▶ [GIVEN DATA]:
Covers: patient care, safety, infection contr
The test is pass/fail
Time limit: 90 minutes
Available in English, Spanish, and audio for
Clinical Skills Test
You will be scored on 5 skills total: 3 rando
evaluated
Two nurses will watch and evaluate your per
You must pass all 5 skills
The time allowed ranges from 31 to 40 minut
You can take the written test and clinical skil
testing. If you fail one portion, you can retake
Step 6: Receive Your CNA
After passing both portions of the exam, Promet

▶ [ACTION ITEM]: Write out all the lines above as a JSON list of strings, one string per line, leaving out any blank lines.

▶ [SOLUTION FOR THIS TASK]:
[
  "Covers: patient care, safety, infection contr",
  "The test is pass/fail",
  "Time limit: 90 minutes",
  "Available in English, Spanish, and audio for",
  "Clinical Skills Test",
  "You will be scored on 5 skills total: 3 rando",
  "evaluated",
  "Two nurses will watch and evaluate your per",
  "You must pass all 5 skills",
  "The time allowed ranges from 31 to 40 minut",
  "You can take the written test and clinical skil",
  "testing. If you fail one portion, you can retake",
  "Step 6: Receive Your CNA",
  "After passing both portions of the exam, Promet"
]